Data records:

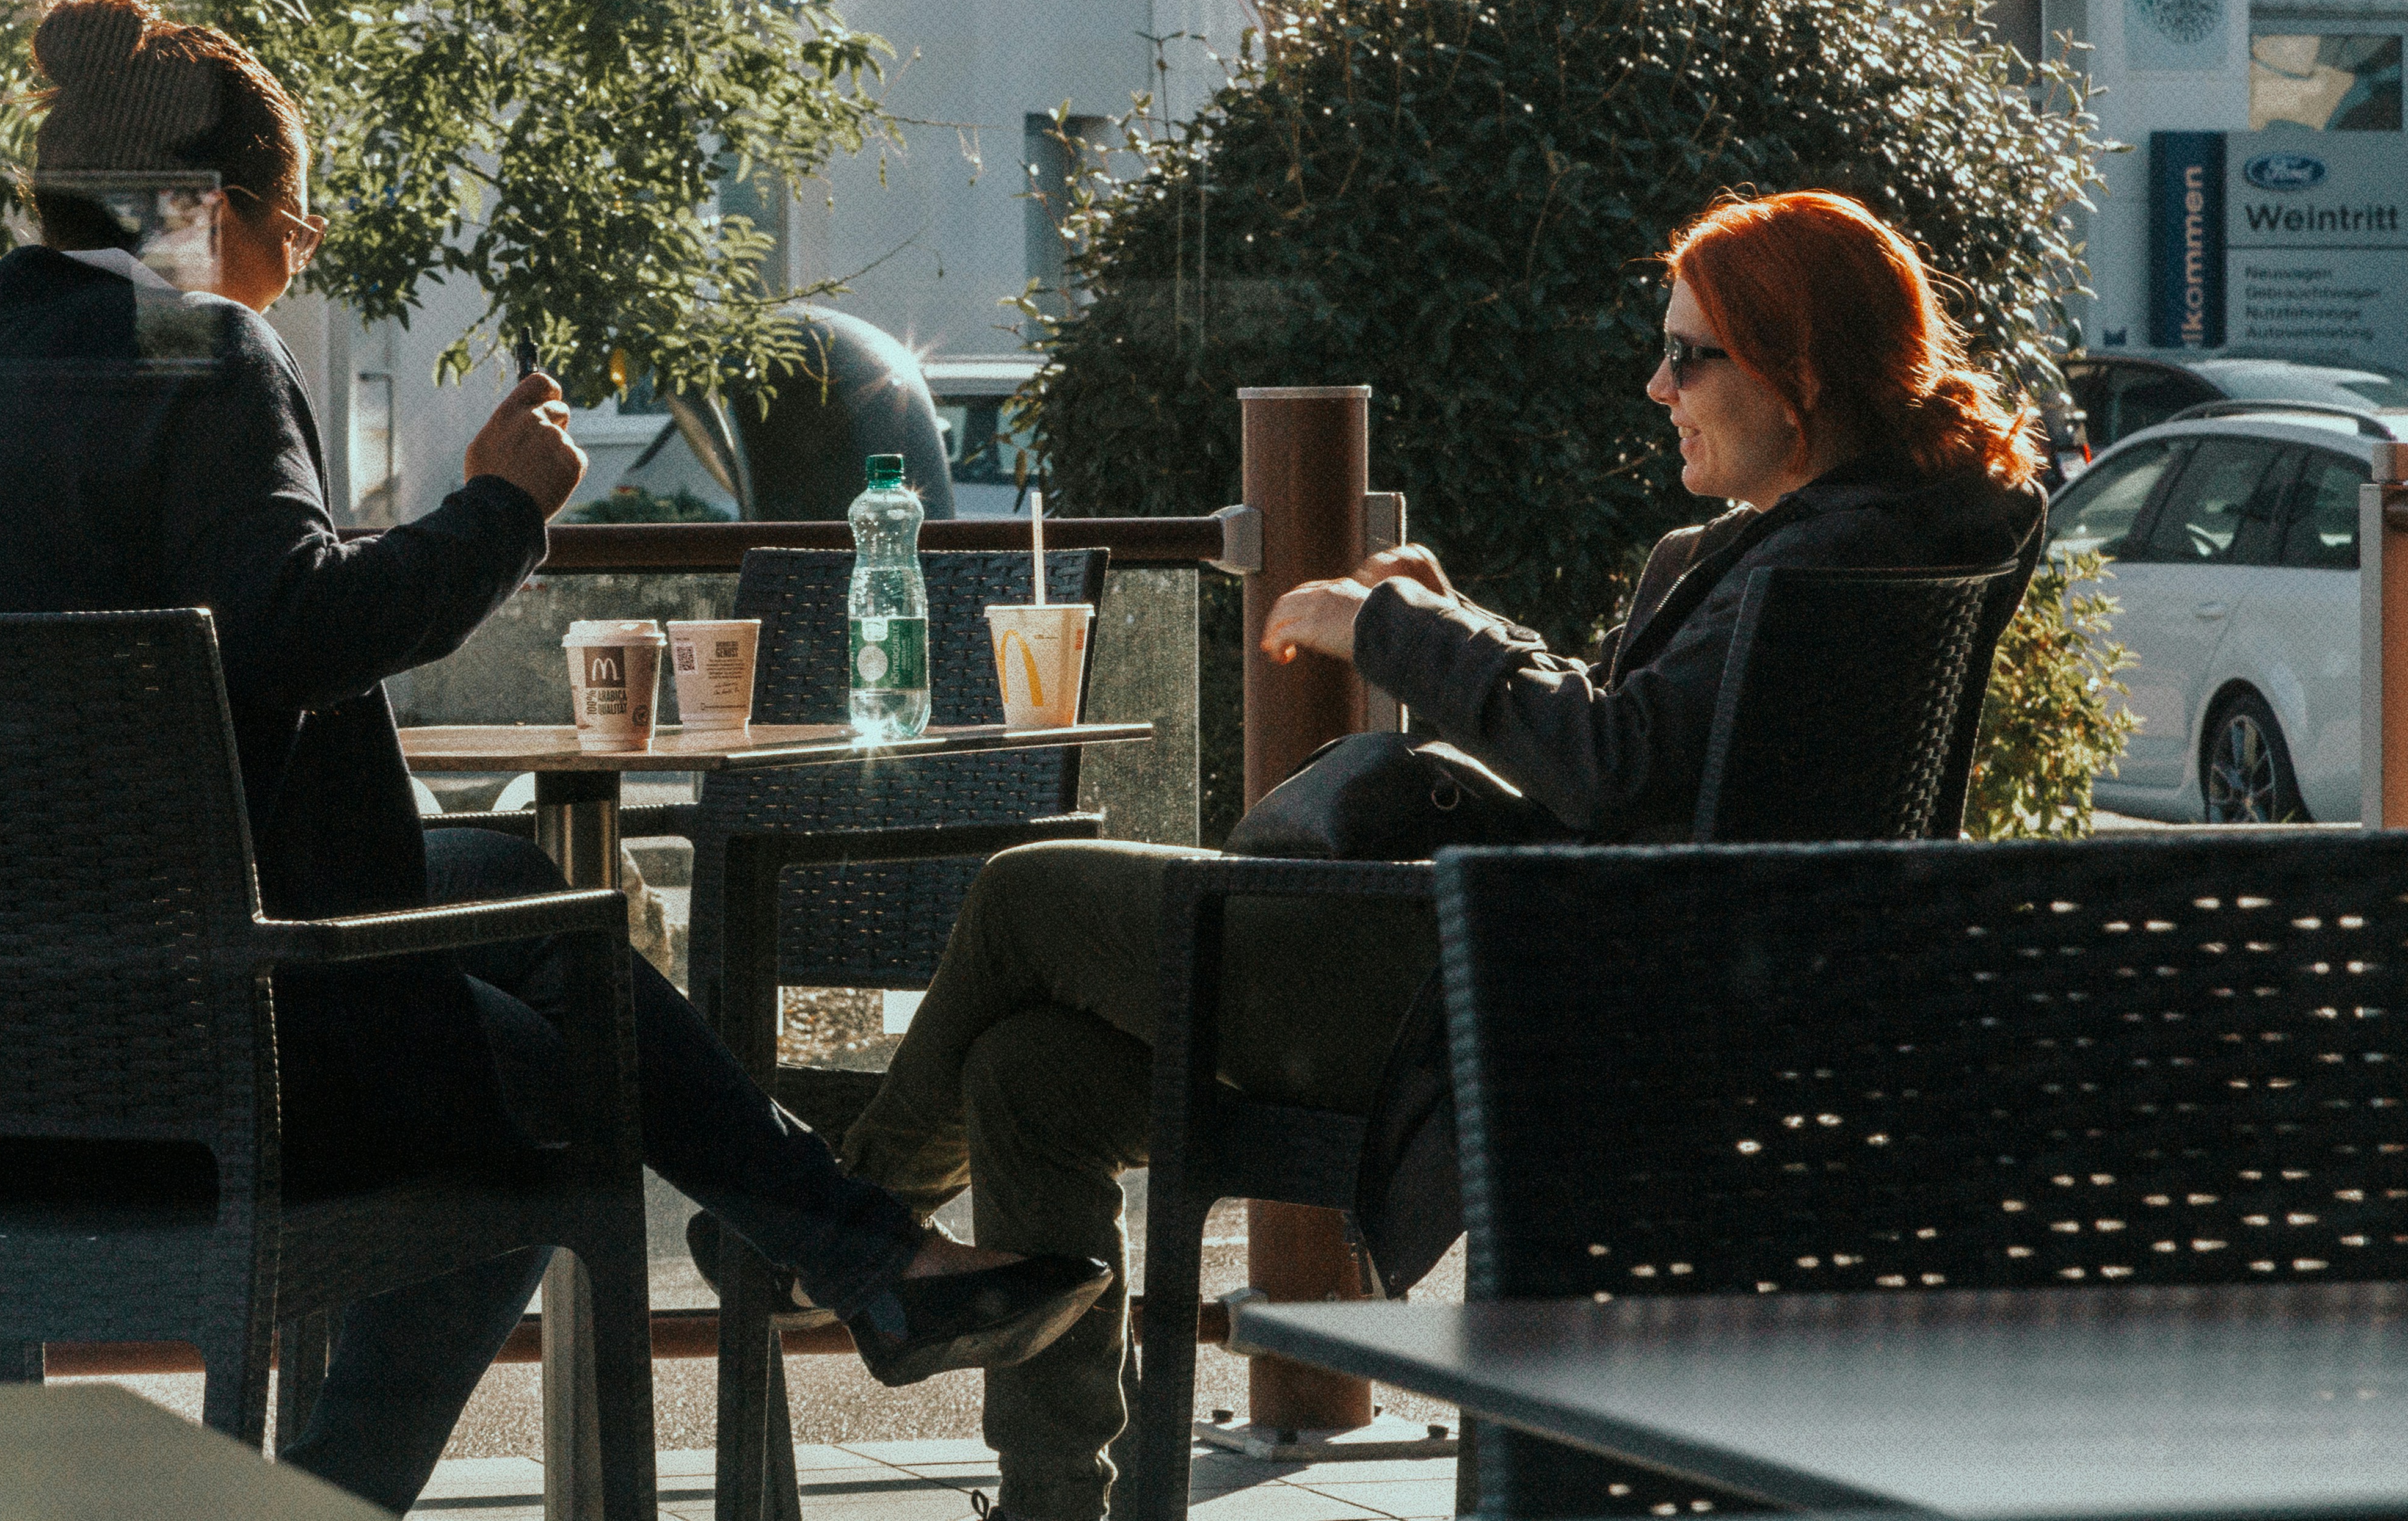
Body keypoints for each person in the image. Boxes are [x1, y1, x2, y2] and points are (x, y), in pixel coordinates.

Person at [0, 0, 1106, 1512]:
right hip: (196, 1062)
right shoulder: (202, 352)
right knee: (566, 1098)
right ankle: (345, 1498)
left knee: (552, 911)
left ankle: (873, 1260)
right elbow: (294, 627)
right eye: (300, 220)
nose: (302, 258)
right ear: (209, 212)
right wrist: (504, 507)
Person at [828, 189, 2050, 1521]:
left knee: (1024, 895)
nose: (1657, 385)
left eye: (1688, 354)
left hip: (1517, 998)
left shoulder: (1807, 560)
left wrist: (1389, 630)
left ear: (1798, 372)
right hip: (1617, 990)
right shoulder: (1870, 546)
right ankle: (1052, 1502)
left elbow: (1616, 761)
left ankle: (842, 1243)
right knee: (1033, 1080)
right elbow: (1650, 757)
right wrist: (1453, 620)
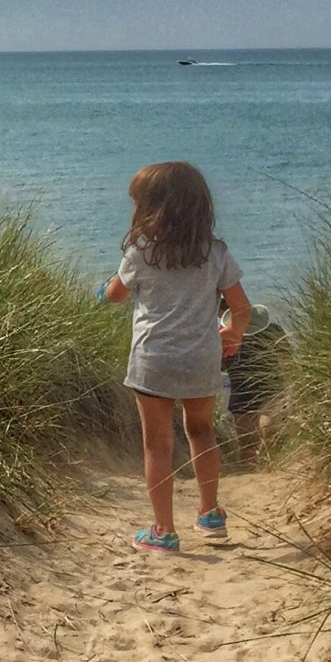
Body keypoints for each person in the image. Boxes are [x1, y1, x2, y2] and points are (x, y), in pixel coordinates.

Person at [101, 161, 250, 551]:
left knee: (158, 445)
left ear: (149, 208)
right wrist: (233, 333)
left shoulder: (140, 253)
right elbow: (242, 307)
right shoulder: (215, 253)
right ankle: (210, 514)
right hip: (202, 358)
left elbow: (116, 295)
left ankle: (163, 531)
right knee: (202, 432)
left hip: (154, 359)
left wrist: (102, 291)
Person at [224, 303, 287, 466]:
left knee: (251, 443)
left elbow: (218, 366)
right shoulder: (273, 331)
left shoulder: (226, 336)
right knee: (262, 439)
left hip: (249, 391)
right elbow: (287, 358)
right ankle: (265, 472)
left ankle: (261, 472)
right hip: (263, 389)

Exercise objective: Report each line in the data above that holds the word "wrist" by copying it.

Solved problem:
right wrist: (504, 507)
left wrist: (1389, 630)
right wrist: (1453, 620)
right wrist: (233, 333)
left wrist: (102, 291)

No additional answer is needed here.